Work task:
Read the lines below. Copy out any that hold the string "acupuncture".

Data for this task:
* * * * *

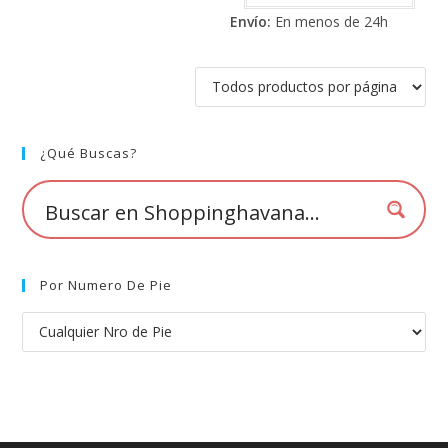
Las
tiene
de 5
opciones
Envío:
En menos de 24h
múlti
se
varia
pueden
Las
elegir
opci
en
se
la
pued
página
elegi
de
en
producto
la
pági
¿Qué Buscas?
de
prod
Por Numero De Pie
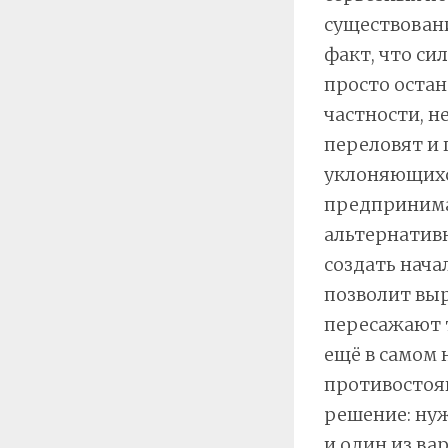
существовани
факт, что си
просто остан
частности, н
переловят и 
уклоняющихс
предпринимат
альтернатив
создать нача
позволит вы
пересажают 
ещё в самом 
противостоян
решение: нуж
и один из ва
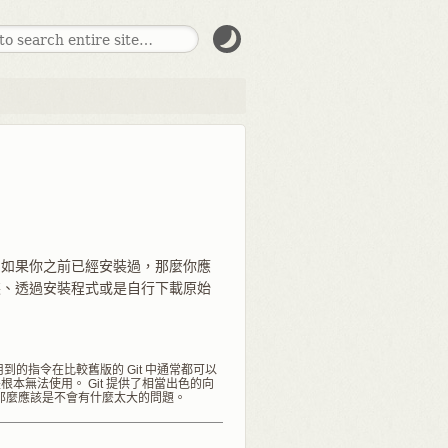
用。 如果你之前已經安裝過，那麼你應
行安裝、透過安裝程式或是自行下載原始
到的指令在比較舊版的 Git 中通常都可以
本無法使用。 Git 提供了相當出色的向
0，那麼應該是不會有什麼太大的問題。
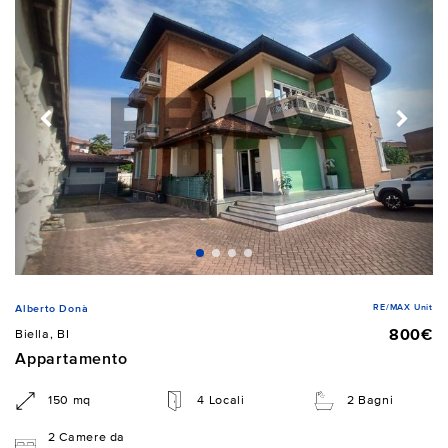
RE/MAX Unit
Alberto Donà
800€
Biella, BI
Appartamento
150 mq
4 Locali
2 Bagni
2 Camere da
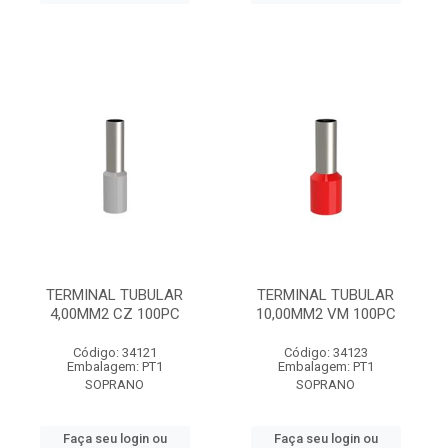
TERMINAL TUBULAR
TERMINAL TUBULAR
4,00MM2 CZ 100PC
10,00MM2 VM 100PC
Código: 34121
Código: 34123
Embalagem: PT1
Embalagem: PT1
SOPRANO
SOPRANO
Faça seu login ou
Faça seu login ou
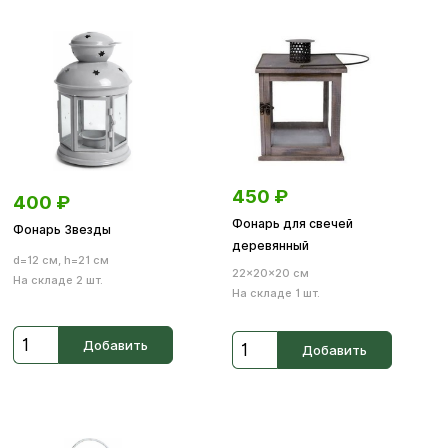
450
₽
400
₽
Фонарь для свечей
Фонарь Звезды
деревянный
d=12 см, h=21 см
22×20×20 см
На складе 2 шт.
На складе 1 шт.
Добавить
Добавить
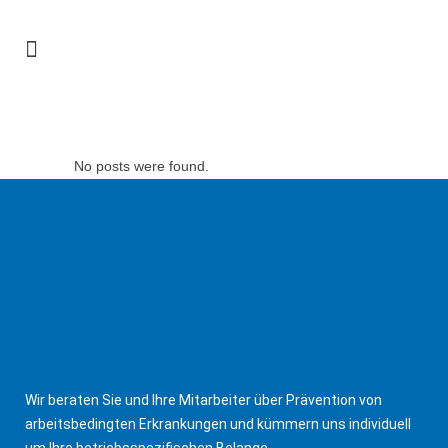
ARCHIVE
No posts were found.
Wir beraten Sie und Ihre Mitarbeiter über Prävention von
arbeitsbedingten Erkrankungen und kümmern uns individuell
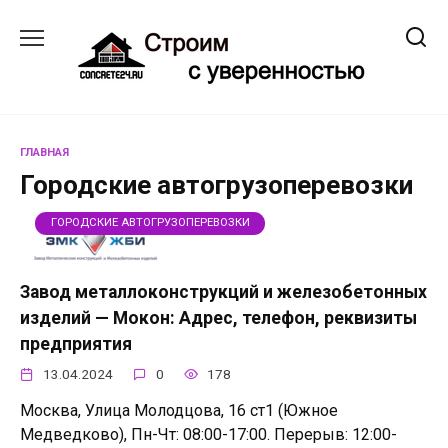
Перейти
к
содержанию
ГЛАВНАЯ
Городские автогрузоперевозки
ГОРОДСКИЕ АВТОГРУЗОПЕРЕВОЗКИ
Завод металлоконструкций и железобетонных
изделий — Мокон: Адрес, телефон, реквизиты
предприятия
13.04.2024
0
178
Москва, Улица Молодцова, 16 ст1 (Южное
Медведково), Пн-Чт: 08:00-17:00. Перерыв: 12:00-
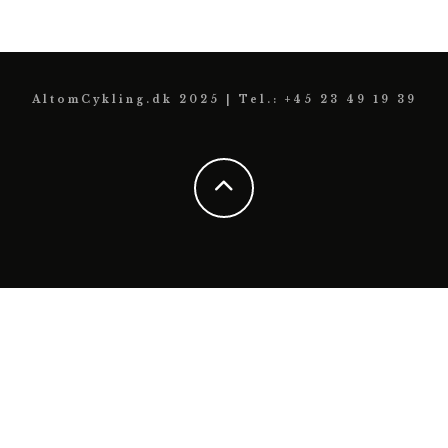
AltomCykling.dk 2025 | Tel.: +45 23 49 19 39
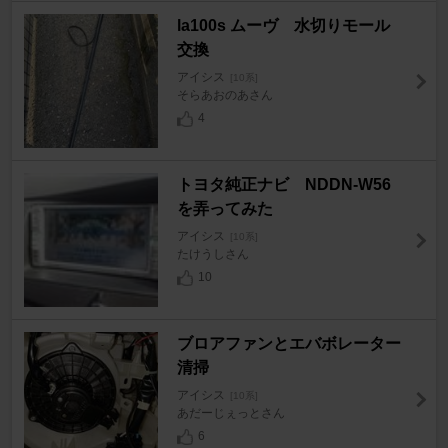
la100s ムーヴ 水切りモール
交換
アイシス
[10系]
そらあおのあさん
4
トヨタ純正ナビ NDDN-W56
を弄ってみた
アイシス
[10系]
たけうしさん
10
ブロアファンとエバボレーター
清掃
アイシス
[10系]
あだーじぇっとさん
6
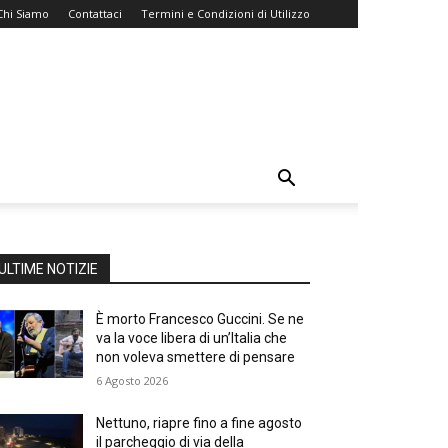
Chi Siamo
Contattaci
Termini e Condizioni di Utilizzo
ULTIME NOTIZIE
È morto Francesco Guccini. Se ne
va la voce libera di un’Italia che
non voleva smettere di pensare
6 Agosto 2026
Nettuno, riapre fino a fine agosto
il parcheggio di via della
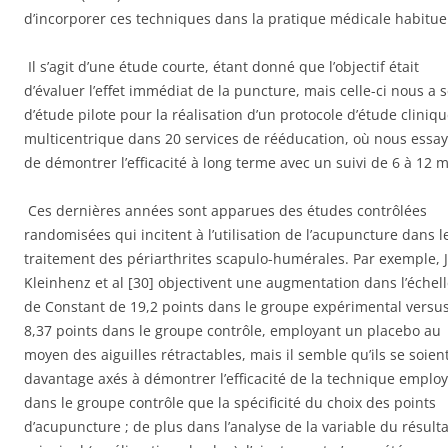
d’incorporer ces techniques dans la pratique médicale habituel
Il s’agit d’une étude courte, étant donné que l’objectif était
d’évaluer l’effet immédiat de la puncture, mais celle-ci
nous a s
d’étude pilote pour la réalisation d’un protocole d’étude cliniq
multicentrique dans 20 services de rééducation, où nous essa
de démontrer l’efficacité à long terme avec un suivi de 6 à 12 m
Ces dernières années sont apparues des études contrôlées
randomisées qui incitent à l’utilisation de l’acupuncture dans l
traitement des périarthrites scapulo-humérales. Par exemple, J
Kleinhenz et al [30] objectivent une augmentation dans l’échel
de Constant de 19,2 points dans le groupe expérimental versu
8,37 points dans le groupe contrôle, employant un placebo au
moyen des aiguilles rétractables, mais il semble qu’ils se soien
davantage axés à démontrer l’efficacité de la technique emplo
dans le groupe contrôle que la spécificité du choix des points
d’acupuncture ; de plus dans l’analyse de la variable du résulta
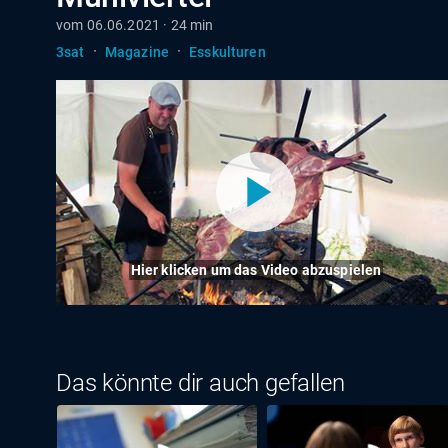
vom 06.06.2021 · 24 min
·
·
3sat
Magazine
Esskulturen
Hier klicken um das Video abzuspielen
Das könnte dir auch gefallen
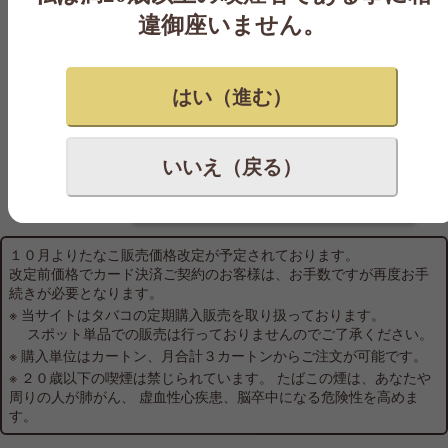
違御座いません。
INTERCONTINENTAL(BORHEM)
１カートン ¥5,200
はい（進む）
【合計3カートン以上から購入可
能】
いいえ（戻る）
※年齢確認がお済の会員様のみご注文できます
１０月よりたなこ販売価格改定が予定されております。
改定前価格でカード決済ご契約のお客様は、お手数ですが再度お手
続きが必要となります。
※ 当サイトはタバコの定期購入販売を取り扱っております。
スポット単品での販売は行っておりませんのでご了承ください。
※ 購入単位はカートン、月合計３カートンからご注文が可能です。
※ ２０歳以下の喫煙は禁じられています。 たばこの煙は、あなたや
周りの人が肺がん、 虚血性心疾患、脳卒中になる危険性を高めま
す。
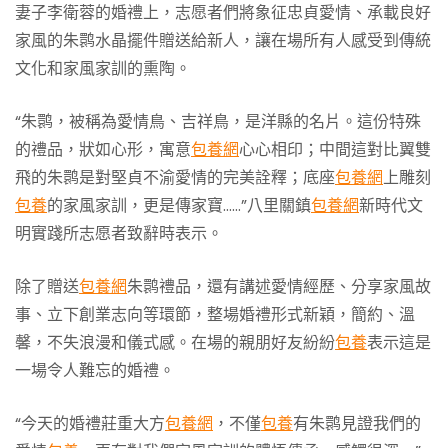
妻子李衛蓉的婚禮上，志愿者們將象征忠貞愛情、承載良好
家風的朱鹮水晶擺件贈送給新人，讓在場所有人感受到傳統
文化和家風家訓的熏陶。
“朱鹮，被稱為愛情鳥、吉祥鳥，是洋縣的名片。這份特殊
的禮品，狀如心形，寓意
包養網
心心相印；中間這對比翼雙
飛的朱鹮是對堅貞不渝愛情的完美詮釋；底座
包養網
上雕刻
包養
的家風家訓，更是傳家寶……”八里關鎮
包養網
新時代文
明實踐所志愿者致辭時表示。
除了贈送
包養網
朱鹮禮品，還有講述愛情經歷、分享家風故
事、立下創業志向等環節，整場婚禮形式新穎，簡約、溫
馨，不失浪漫和儀式感。在場的親朋好友紛紛
包養
表示這是
一場令人難忘的婚禮。
“今天的婚禮莊重大方
包養網
，不僅
包養
有朱鹮見證我們的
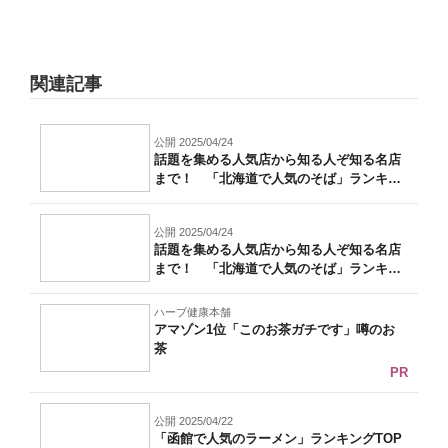
関連記事
公開 2025/04/24
話題を集める人気店から知る人ぞ知る名店
まで！ 「北海道で人気のそば」ランキン
グT...
公開 2025/04/24
話題を集める人気店から知る人ぞ知る名店
まで！ 「北海道で人気のそば」ランキン
グT...
ハーブ健康本舗
アマゾン1位「このお茶ガチです」噂のお
茶
PR
公開 2025/04/22
「函館で人気のラーメン」ランキングTOP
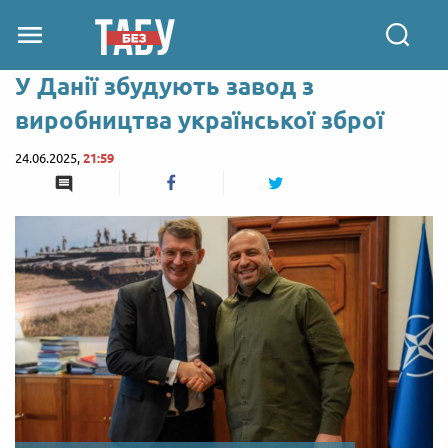
У Данії збудують завод з
виробництва української зброї
24.06.2025,
21:59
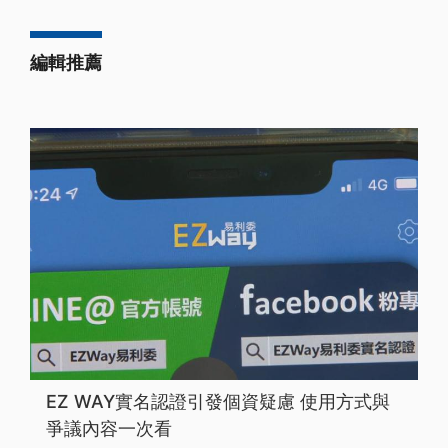
編輯推薦
EZ WAY實名認證引發個資疑慮 使用方式與
爭議內容一次看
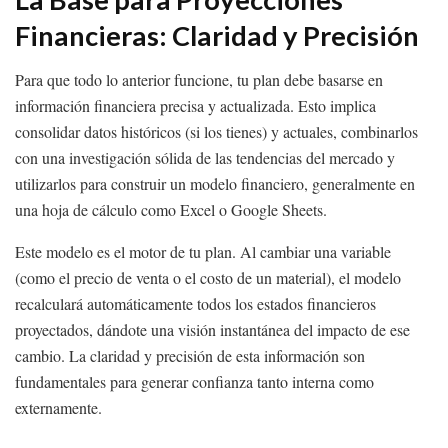
Financieras: Claridad y Precisión
Para que todo lo anterior funcione, tu plan debe basarse en
información financiera precisa y actualizada. Esto implica
consolidar datos históricos (si los tienes) y actuales, combinarlos
con una investigación sólida de las tendencias del mercado y
utilizarlos para construir un modelo financiero, generalmente en
una hoja de cálculo como Excel o Google Sheets.
Este modelo es el motor de tu plan. Al cambiar una variable
(como el precio de venta o el costo de un material), el modelo
recalculará automáticamente todos los estados financieros
proyectados, dándote una visión instantánea del impacto de ese
cambio. La claridad y precisión de esta información son
fundamentales para generar confianza tanto interna como
externamente.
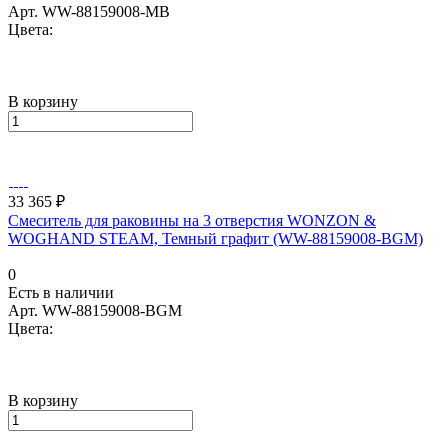
Арт.
WW-88159008-MB
Цвета:
В корзину
33 365 ₽
Смеситель для раковины на 3 отверстия WONZON &
WOGHAND STEAM, Темный графит (WW-88159008-BGM)
0
Есть в наличии
Арт.
WW-88159008-BGM
Цвета:
В корзину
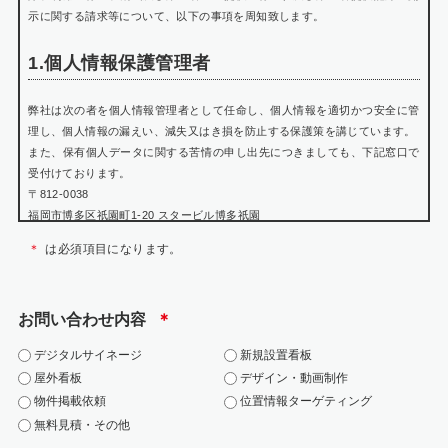
示に関する請求等について、以下の事項を周知致します。
1.個人情報保護管理者
弊社は次の者を個人情報管理者として任命し、個人情報を適切かつ安全に管
理し、個人情報の漏えい、減失又はき損を防止する保護策を講じています。
また、保有個人データに関する苦情の申し出先につきましても、下記窓口で
受付けております。
〒812-0038
福岡市博多区祇園町1-20 スタービル博多祇園
個人情報保護管理者 瀬戸山 賢悟
＊
は必須項目になります。
TEL:092-402-0699
WEB:https://jarea.jp/contact/
お問い合わせ内容
＊
2.個人情報の利用目的
デジタルサイネージ
新規設置看板
お問い合わせにおける個人情報は、該当お問い合わせへの対応にのみ利用い
屋外看板
デザイン・動画制作
たします。
物件掲載依頼
位置情報ターゲティング
・当社の各事業に関するお問い合わせの方の個人情報は、お問い合わせにお
無料見積・その他
答えするため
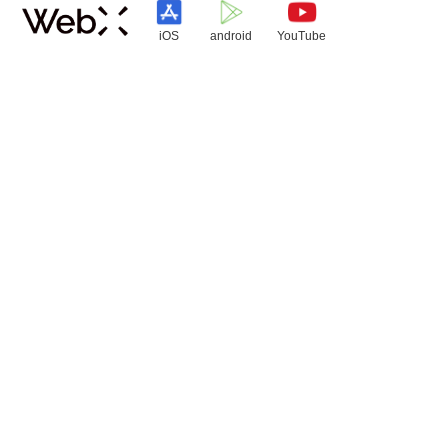
iOS
android
YouTube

* * * * *

Exercise solution:
randomisées qui incitent à l’utilisation de l’acupuncture dans l
d’acupuncture ; de plus dans l’analyse de la variable du résulta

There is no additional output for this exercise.